Carlos tinha a mão de Joaninha apertada na sua: e os olhos úmidos de lágrimas cravados nos olhos dela, de cujo verde transparente e diáfano saíam raios de inefável ternura.

Dizer tudo o que ele sentia é impossível tão encontrados lhe andavam os pensamentos, em tão confuso tumulto se lhe alvorotavam todos os sentidos.

Por muito tempo não proferiram palavra, nem um nem outro; mas falaram assim longos discursos.

Enfim, Joaninha voltou á sua primeira insistência e disse para o

primo:

— Olha, Carlos, amanha é sexta-feira. Já te disse, vem Frei Dinis:

quando haja a menor dificuldade do comandante, a ele não lhe recusa nada...

— Por quanto há no céu, Joaninha, pela tua vida, pela de nossa avó, nem uma palavra ao frade da minha estada aqui! A ele, oh! a ele jurei eu não tornar a ver. E se minha avó...

— Basta: não lhe direi nada. Mas à nossa avó quando lho hei de dizer, e quando hás de tu ir vê-la?

— Por ora não: preciso licença de Lisboa, ou do quartel-general quando menos, para fazer uma coisa que todas as leis da guerra proíbem, que nas atuais circunstâncias e em semelhante guerra ainda é mais defesa. E sem isso — tu bem sabes que as minhas resoluções não se mudam — sem isso não o faço. Em todo o caso, que Frei Dinis nem sonhe!...

— E quanto tempo, quantos dias se hão de passar?

— Eu sei? oito, quinze dias talvez, talvez mais.

— E a minha pobre avó, coitadinha! a morrer de saudades...

— Consola-a tu, Joaninha: diz-lhe que tiveste novas minhas, que estou bom, que me não falta nada, que tenho esperanças de vos ver muito cedo.

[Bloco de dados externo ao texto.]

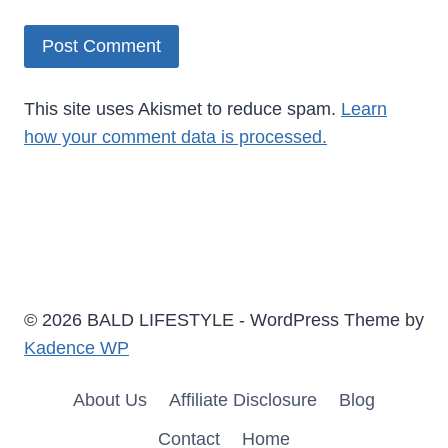
This site uses Akismet to reduce spam.
Learn
how your comment data is processed.
© 2026 BALD LIFESTYLE - WordPress Theme by
Kadence WP
About Us
Affiliate Disclosure
Blog
Contact
Home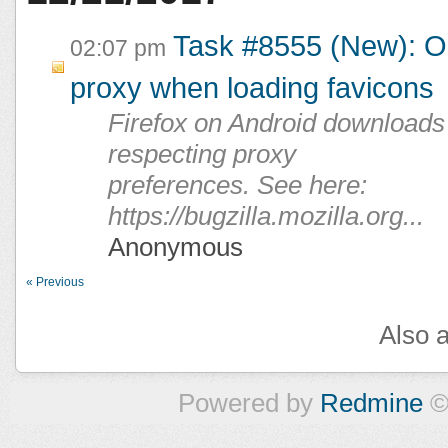
Task #8555 (New): Or
02:07 pm
proxy when loading favicons
Firefox on Android downloads 
respecting proxy
preferences. See here:
https://bugzilla.mozilla.org...
Anonymous
« Previous
Also a
Powered by
Redmine
©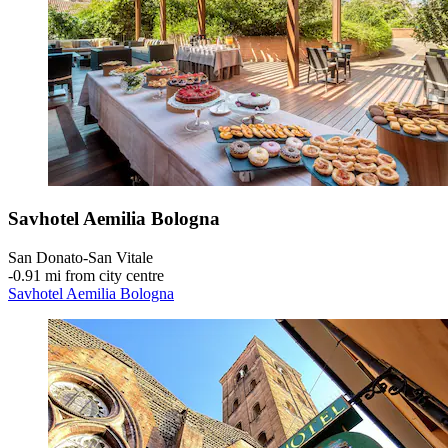
Savhotel Aemilia Bologna
San Donato-San Vitale
‐
0.91 mi from city centre
Savhotel Aemilia Bologna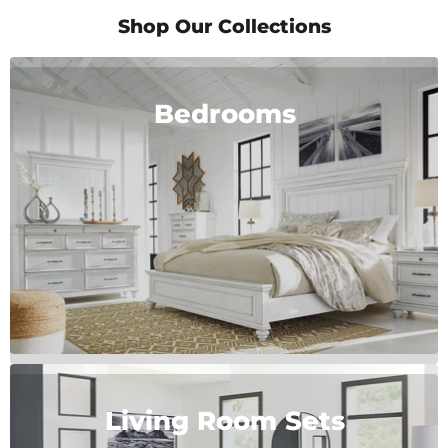
of
2
Shop Our Collections
Bedrooms
Living Room Sets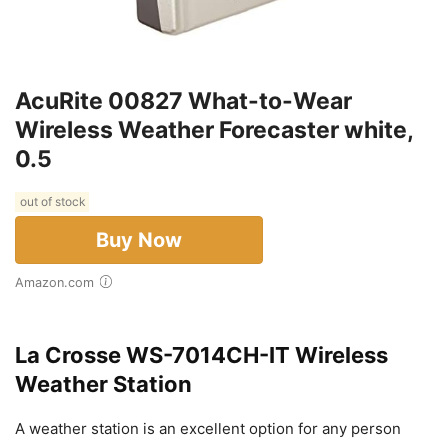
AcuRite 00827 What-to-Wear
Wireless Weather Forecaster white,
0.5
out of stock
Buy Now
Amazon.com
La Crosse WS-7014CH-IT Wireless
Weather Station
A weather station is an excellent option for any person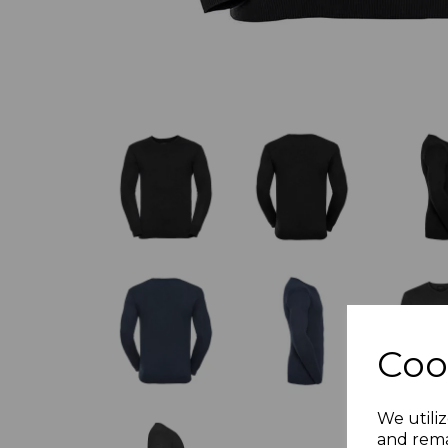
Coo
We utiliz
and rema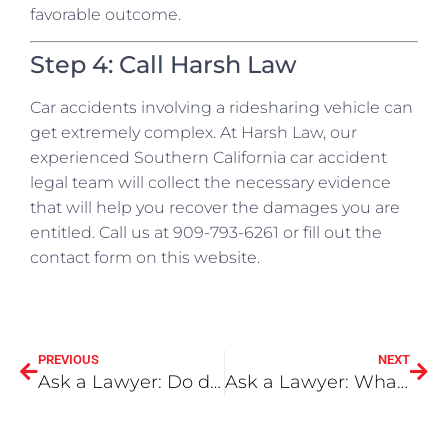
favorable outcome.
Step 4: Call Harsh Law
Car accidents involving a ridesharing vehicle can
get extremely complex. At Harsh Law, our
experienced Southern California car accident
legal team will collect the necessary evidence
that will help you recover the damages you are
entitled. Call us at 909-793-6261 or fill out the
contact form on this website.
PREVIOUS
NEXT
Ask a Lawyer: Do dashboard cameras affect my claim?
Ask a Lawyer: What is the difference between wrongful death and survival actions?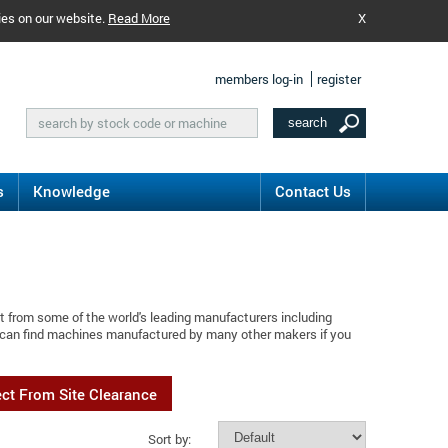
ies on our website.
Read More
X
members log-in
register
s
Knowledge
Contact Us
t from some of the world's leading manufacturers including
u can find machines manufactured by many other makers if you
ect From Site Clearance
Sort by: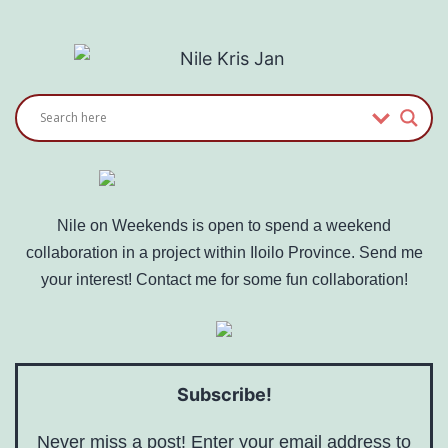
Nile on Weekends is open to spend a weekend
collaboration in a project within Iloilo Province. Send me
your interest! Contact me for some fun collaboration!
Subscribe!
Never miss a post! Enter your email address to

— E eu... eu posso, eu hei de ver-te todos os dias: não, Carlos?

— Amanhã é sexta-feira...

— Amanhã é o dia negro... nem eu queria: amanhã não pode ser, bem sei. Mas, tirado amanhã, meu Carlos, oh! todos os dias!

— Sim, querido anjo, sim.

— Prometes?

— Juro-to.

— Suceda o que suceder?

— Suceda o que... Só há uma cousa que... Mas essa não... não é possível.

— O que é, Carlos? Que pode haver, que pode suceder que te impeça de...?

Carlos estremeceu... hesitou, corou, fez-se pálido... quis dizer-lhe a verdade e não ousou...

Por quê... E que verdade era essa? Não a direi eu, já que ele a não disse: fiel e discreto historiador, imitarei a discrição do meu herói.

Pois era discrição a dele?

Não... em verdade, era outra coisa.

Era um pensamento reservado?

Não.

Era tenção má, engano premeditado, era?...

Não, também não,

O que era pois?

Era a dúvida, era a fraqueza, era a vaidade, a mentira congenial e obrigada, a necessária falsidade do homem social.